Vladivostok débute l’année sous la glace : routes glissantes, bouchons monstres et tarifs de taxi exorbitants !

Vladivostok débute l'année sous la glace : routes glissantes, bouchons monstres et tarifs de taxi exorbitants !

Les conséquences de la tempête de neige de samedi ont laissé la ville de Vladivostok dans un état chaotique pour le premier jour de travail de l’année 2026. Lundi matin, les habitants se retrouvent coincés dans des embouteillages monstres. Les routes sont glissantes et le prix des taxis a augmenté de 50 à 100 % à cause de la situation. De plus, de nombreuses personnes attendent désespérément les bus aux arrêts, tandis que les écoles et crèches ont annoncé une journée de libre accès.

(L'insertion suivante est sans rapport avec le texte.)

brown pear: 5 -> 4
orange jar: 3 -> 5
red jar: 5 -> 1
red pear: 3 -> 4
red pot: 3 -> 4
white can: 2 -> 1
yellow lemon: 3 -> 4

La première semaine du nouvel an débute ainsi avec un véritable chaos routier. Les services municipaux n’ont pas réussi à dégager la neige tombée en abondance durant la nuit. Dès 8 heures, la carte des embouteillages affichait un score de 10, avec chaque quartier de la ville à l’arrêt. Les routes ressemblent à une soupe neigeuse, et des bourrelets de neige et de glace se forment sur les bas-côtés.

Les tarifs des taxis ont rapidement grimpé. Par exemple, un trajet de la Deuxième Riviere au centre peut coûter jusqu’à 1600 roubles, tandis qu’un voyage vers l’aéroport dépasse les 3000 roubles. Malheureusement, il faudra aussi être patient pour attendre un véhicule. Quant aux bus, ils stagnent également dans les embouteillages, laissant de nombreux passagers debout aux arrêts.

L’avenue Chefnere demeure fermée, bien qu’elle ait été déneigée, et sur la rue Volodarsky, certaines voitures peinent à grimper. L’avenue Talalikhin, tout comme Nikiphorov, Pouchkinskaïa et d’autres rues, sont glissantes, rendant la circulation difficile. Sur la route menant au funiculaire depuis Pouchkinskaïa, plusieurs automobilistes font demi-tour, préférant renoncer à la montée. Actuellement, seuls quelques itinéraires sont dégagés, mais la situation générale des routes reste préoccupante.

Le nettoyage des routes est compliqué par les voitures garées, ensevelies sous la neige, rendant les voies très étroites. Face à cette situation, le gouvernement du Primorié a décidé d’augmenter le nombre de voitures dans les trains de banlieue, avec deux wagons supplémentaires sur certaines lignes. Cependant, la fréquence des sorties des trains ne pourra pas être améliorée à cause des conditions actuelles.

Points importants à retenir

  • Les conditions climatiques ont provoqué d’importants embouteillages à Vladivostok, impactant ainsi la circulation.
  • Les tarifs des taxis ont subi une forte augmentation, rendant les déplacements plus coûteux.
  • Les écoles et crèches ont autorisé l’absence des élèves en raison des intempéries.
  • De nombreux quartiers demeurent difficilement accessibles, certains véhicules se retrouvant bloqués sur des pentes glissantes.
  • Pour pallier les retards, des vagons supplémentaires ont été ajoutés sur les trains, bien que la fréquence de service reste inchangée.

En tant que voyageuse, cette situation me pousse à réfléchir sur les défis logistiques que peuvent rencontrer les villes face aux aléas climatiques. Comment ces événements impactent-ils la vie quotidienne et la mobilité des habitants ? La résilience des infrastructures urbaines est mise à l’épreuve, et il est impératif d’envisager des solutions durables pour mieux affronter de telles tempêtes futures. Ces réflexions m’incitent à explorer comment chaque ville peut apprendre de l’expérience des autres, tout en intégrant des innovations pour, peut-être, améliorer la réponse face à des conditions extrêmes.